Inovio gets the final farewell from Roche
Inovio has been through various makeovers and name changes in a history spanning over 30 years, but its current incarnation as a DNA vaccine specialist just got a second blow from a key partner, Roche.
The Swiss group yesterday said it was pulling out of an alliance to develop a therapeutic hepatitis B vaccine, INO-1800, two years after scrapping the first part of this agreement involving INO-5150, a DNA immunotherapy against prostate cancer. Inovio is pressing on solo with both assets, but unless it makes real progress it might be left having to hype another effort to tackle a global pandemic.
Inovio’s recent attempts to generate interest include starting a clinical trial of GLS-5700, a vaccine against Zika virus, and reporting initial safety data of an Ebola vaccine, INO-4212. Back in 2009, a time of interest in pandemic flu stocks and shortly after Joseph Kim became Inovio’s chief executive, the group’s stock tripled on preclinical data with a DNA-based influenza vaccine.
$10m up front
The Roche deal had been struck in 2013, and included INO-5150 and INO-1800 – both DNA-based vaccines – as well as use of Inovio’s electroporation technology for vaccine delivery and an option over additional oncology vaccines.
The total deal value was $412.5m, though only $10m of this was up front. Within a year Roche had canned INO-5150 – hardly a surprising move given the fast-changing prostate cancer landscape and the dismal failure of cancer vaccine approaches, including Dendreon’s prostate cancer immunotherapy, Provenge.
Yesterday’s pulling the plug on INO-1800, along with the remainder of the alliance, might seem a bit more surprising.

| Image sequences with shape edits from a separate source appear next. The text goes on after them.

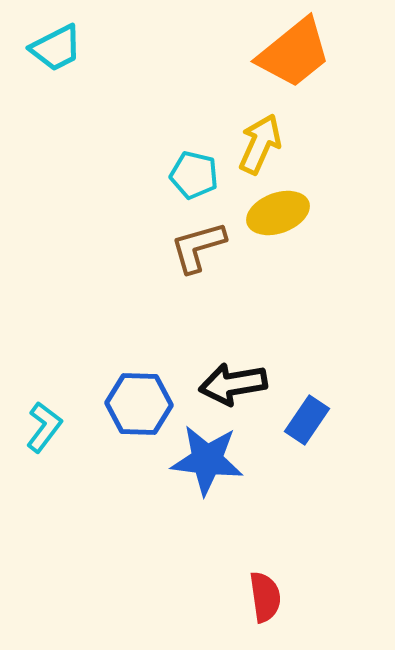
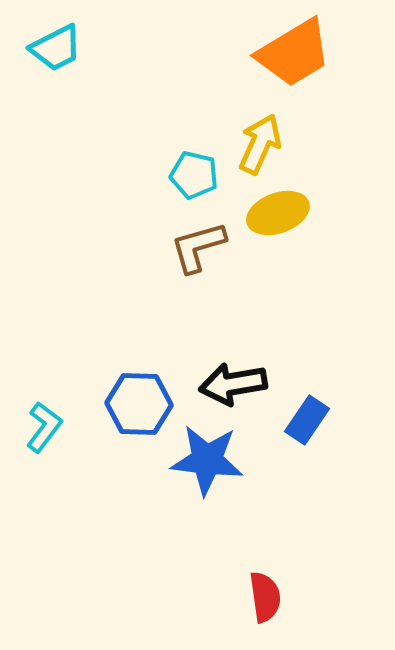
orange trapezoid: rotated 8 degrees clockwise
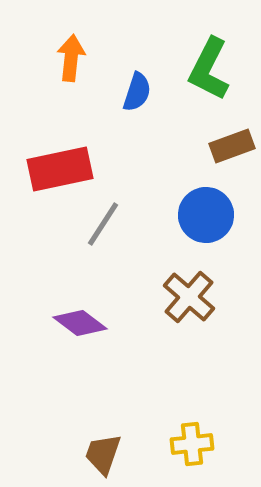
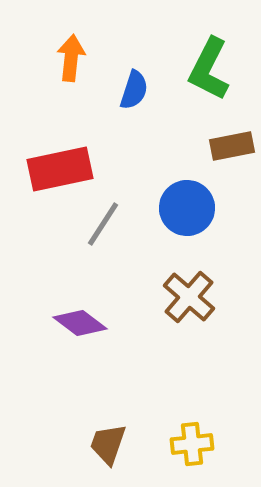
blue semicircle: moved 3 px left, 2 px up
brown rectangle: rotated 9 degrees clockwise
blue circle: moved 19 px left, 7 px up
brown trapezoid: moved 5 px right, 10 px up
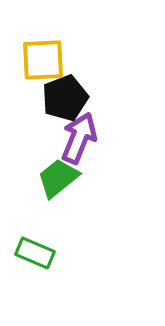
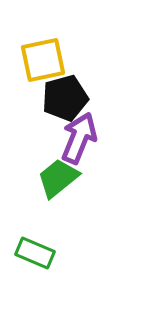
yellow square: rotated 9 degrees counterclockwise
black pentagon: rotated 6 degrees clockwise
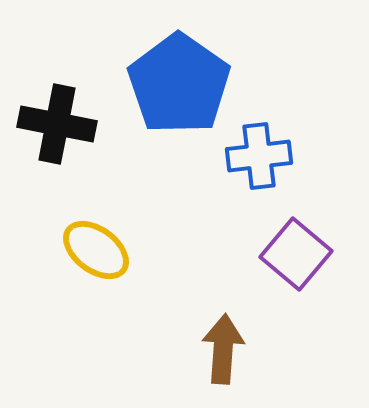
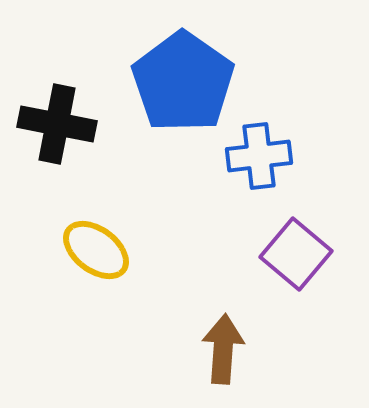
blue pentagon: moved 4 px right, 2 px up
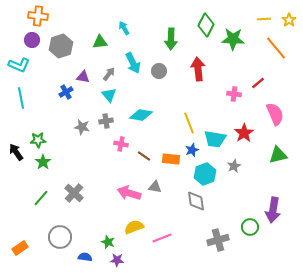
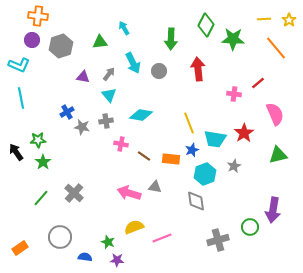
blue cross at (66, 92): moved 1 px right, 20 px down
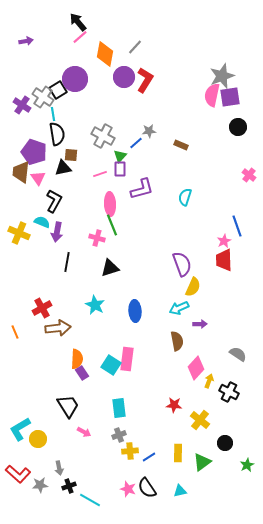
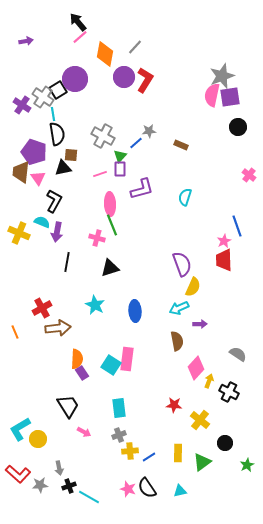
cyan line at (90, 500): moved 1 px left, 3 px up
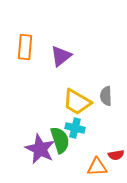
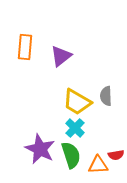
cyan cross: rotated 30 degrees clockwise
green semicircle: moved 11 px right, 15 px down
orange triangle: moved 1 px right, 2 px up
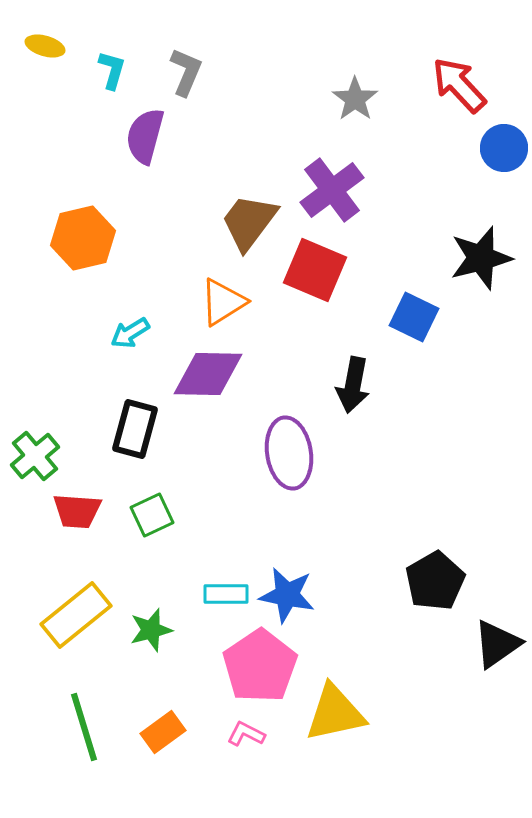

Interest in hepatitis B has been growing, largely thanks to successes in treating hepatitis C and to companies seeking out the next major virus to target; no particularly negative data had been generated with INO-1800.

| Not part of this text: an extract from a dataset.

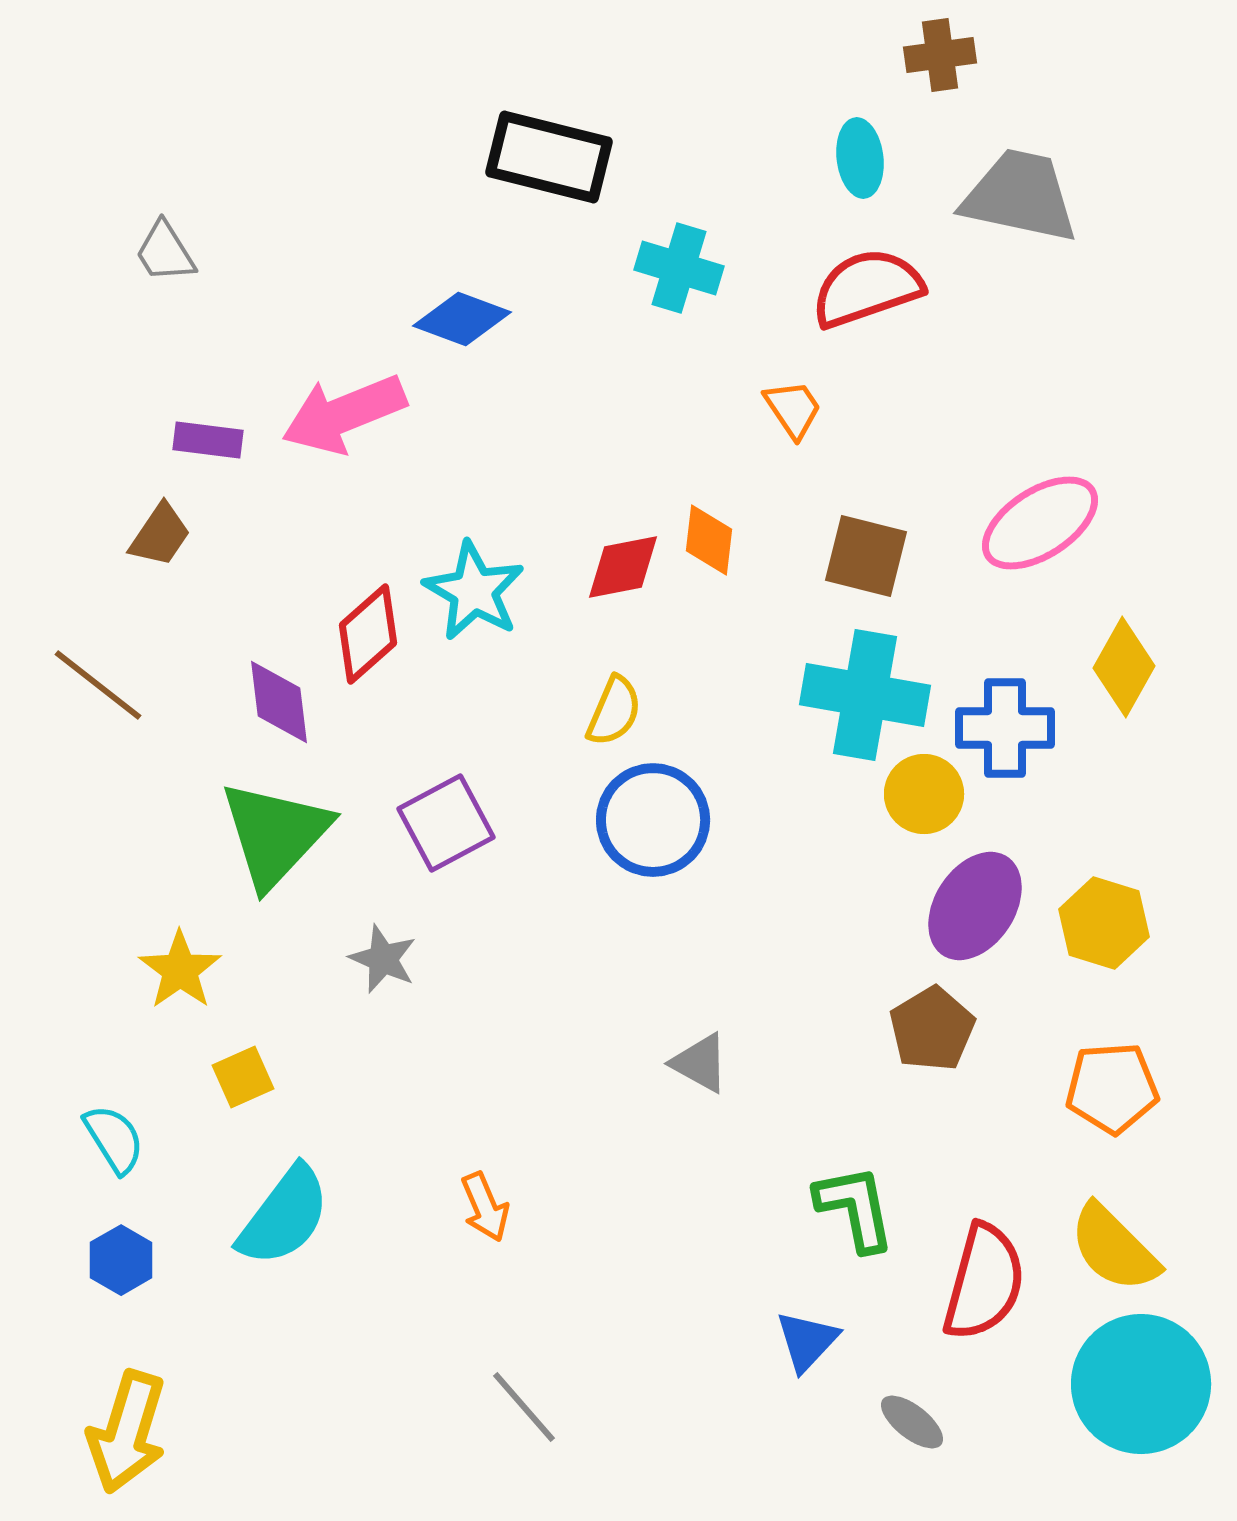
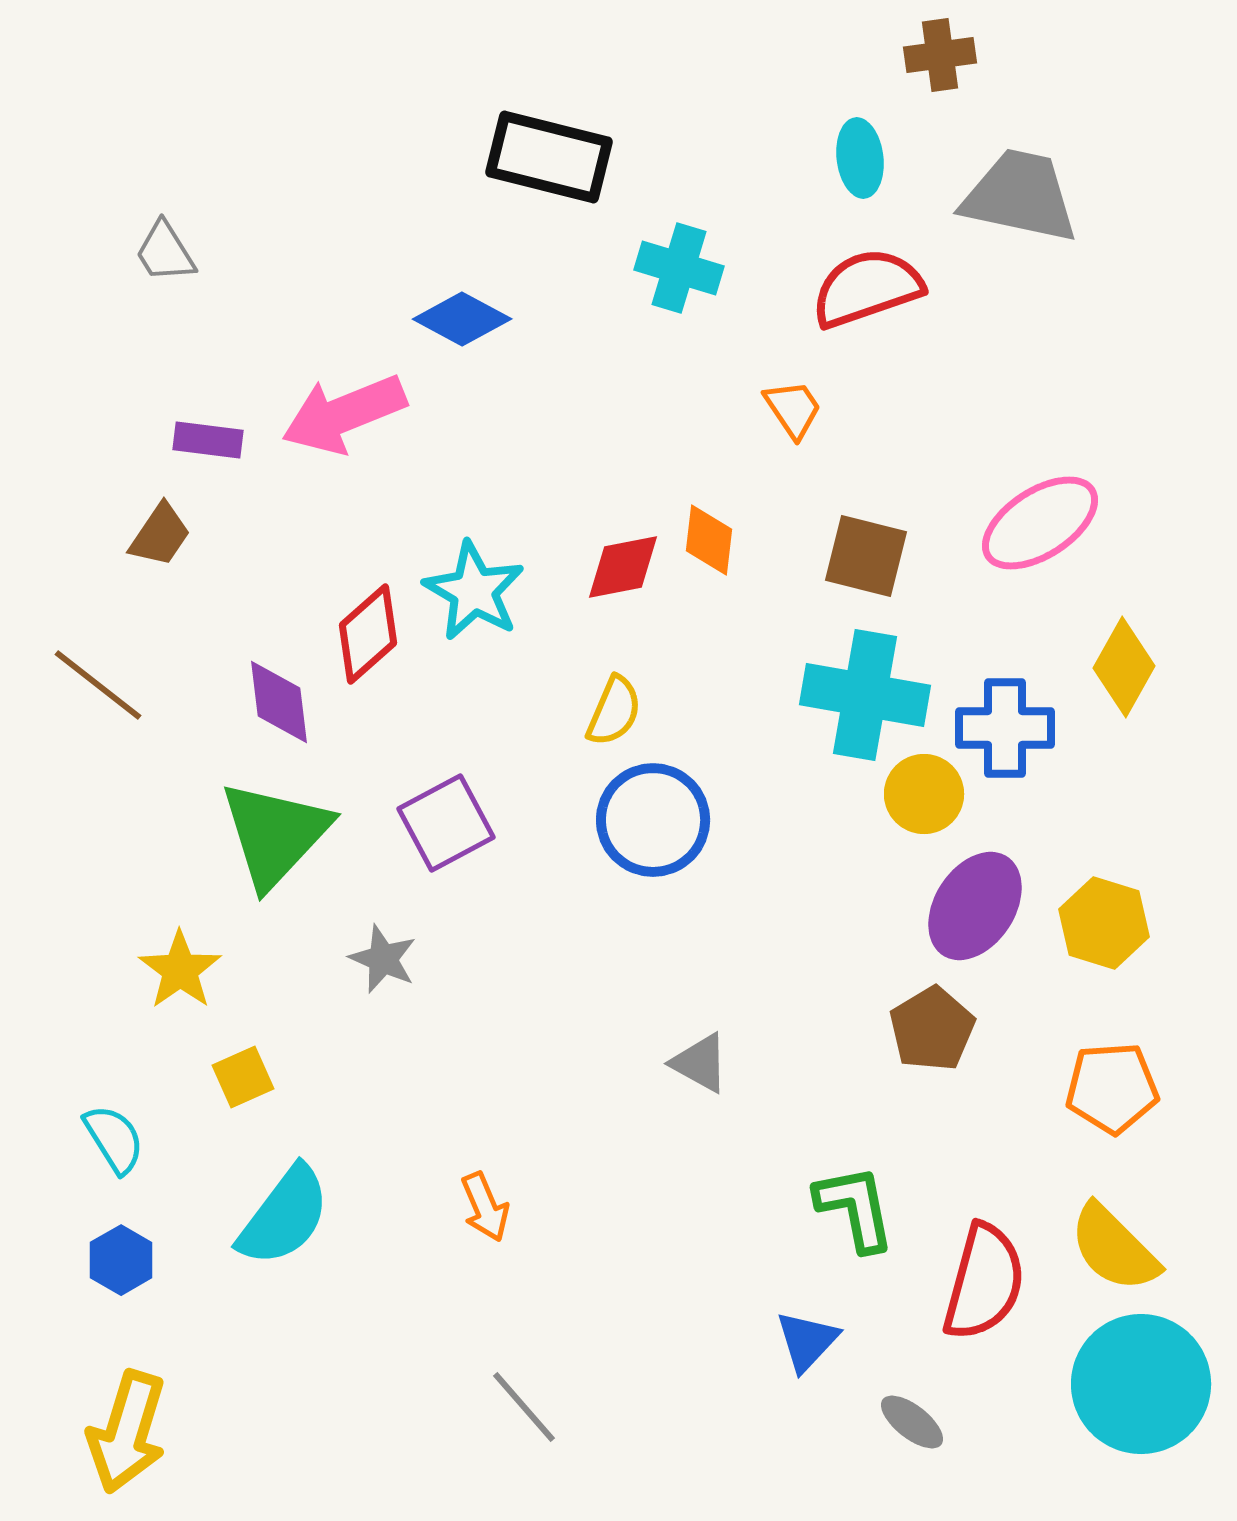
blue diamond at (462, 319): rotated 8 degrees clockwise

Inovio blamed Roche’s “strategic decision in the area of hepatitis B”, and the key probably lies not in the Swiss giant’s lack of interest in this field but rather in prioritising other assets; beyond INO-1800/RG7944 Roche has at least two hepatitis B therapeutics in development – RO6864018 in phase II and RO7020322 in phase I.
Inovio says an open-label phase I trial of INO-1800, combined with INO-9112, its IL-12-based immune activator, will continue under its sole direction, aiming to complete recruitment and generate data next year.
The group’s stock fell just 6% yesterday, suggesting that investors see more value elsewhere in the pipeline – the company does still have AstraZeneca as a partner on INO-3112, a DNA vaccine against cervical cancer, for instance. It also had around $145m in the bank at the end of the first quarter, so there does not seem to be a pressing need to tap the equity markets.
However, the group needs to make progress. The prostate cancer project on which Roche pulled the plug is to report interim phase I data at long last this year, while Inovio’s lead asset, VGX-3100 for cervical dysplasia, has still not entered pivotal studies two years after completing phase II.
Beyond that, of course, investors might want to see some more advanced data with the Zika, Ebola and influenza vaccines. Given Inovio’s long history, which includes 18 years’ trading on Nasdaq, you can hardly blame them for getting impatient.